Shiro wat made with vegetable oil is humble, fasting food. Bozena shiro — shiro made with niter kibbeh and studded with pieces of stewed meat — is an entirely different proposition. Bozena means "with meat," and that addition transforms a reliable weeknight stew into something worthy of a holiday table. The chickpea flour base thickens to a velvety, almost pourable consistency; the berbere gives it heat; the niter kibbeh gives it depth; and the meat gives it occasion. In Ethiopian culture, bozena shiro signals abundance without extravagance. It is not kitfo (raw minced beef, reserved for the finest celebrations), nor is it simple dry shiro. It lives in the middle register of Ethiopian celebration cooking — the food you make when the family visits, when a child returns from a distance, when an elder needs to be honored. The meat is usually beef, cooked separately until very tender, then folded into the shiro at the end so it absorbs the spiced butter without losing its texture. The hallmark of expert bozena shiro is consistency: the stew should flow slowly from a spoon but not pour like soup. Too thick and it clumps on the injera; too thin and it loses the silky body that is its whole appeal. Ethiopian cooks adjust with small additions of water, tasting constantly, until the texture is exactly right. This attentiveness is what makes Ethiopian cuisine so worth learning.

Ingredients

Instructions

  1. 1Brown beef: Heat a pot over high heat. Add beef cubes with a pinch of salt and sear until browned on all sides. Add ½ cup water, cover, and simmer for 20 minutes until tender. Set aside with cooking liquid.

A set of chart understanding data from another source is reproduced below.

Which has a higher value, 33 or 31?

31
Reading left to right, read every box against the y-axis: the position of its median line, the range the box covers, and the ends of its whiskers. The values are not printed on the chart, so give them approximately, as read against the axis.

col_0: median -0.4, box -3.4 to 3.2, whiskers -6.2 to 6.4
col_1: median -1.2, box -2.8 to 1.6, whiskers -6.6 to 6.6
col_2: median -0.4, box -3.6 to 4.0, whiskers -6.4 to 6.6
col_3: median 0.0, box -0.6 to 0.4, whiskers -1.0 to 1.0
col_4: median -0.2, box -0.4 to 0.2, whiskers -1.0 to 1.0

  2. 2Dry-fry onions in the same pot over medium heat for 10 minutes until golden. Add niter kibbeh, garlic, ginger, and berbere. Cook 3 minutes until very fragrant.

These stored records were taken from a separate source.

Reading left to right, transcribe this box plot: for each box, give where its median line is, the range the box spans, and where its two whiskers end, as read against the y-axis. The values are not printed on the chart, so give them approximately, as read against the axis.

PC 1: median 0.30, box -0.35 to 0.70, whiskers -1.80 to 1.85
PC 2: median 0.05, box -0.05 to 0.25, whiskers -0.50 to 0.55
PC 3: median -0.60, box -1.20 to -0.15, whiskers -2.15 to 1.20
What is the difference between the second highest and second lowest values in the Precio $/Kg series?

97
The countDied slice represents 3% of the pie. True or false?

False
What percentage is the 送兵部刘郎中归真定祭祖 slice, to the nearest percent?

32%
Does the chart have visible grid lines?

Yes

  3. 3Whisk chickpea flour into 2 cups of warm water until smooth — no lumps.
  4. 4Pour the flour mixture into the pot with the onion-berbere base, stirring constantly.
  5. 5Cook over medium heat, stirring continuously, for 8–10 minutes. The shiro will thicken to a smooth, creamy consistency.
  6. 6Add the cooked beef and its liquid. Stir to combine. Adjust thickness with additional water if needed.
  7. 7Season with salt. Simmer 5 more minutes. Serve bubbling hot directly on the injera platter.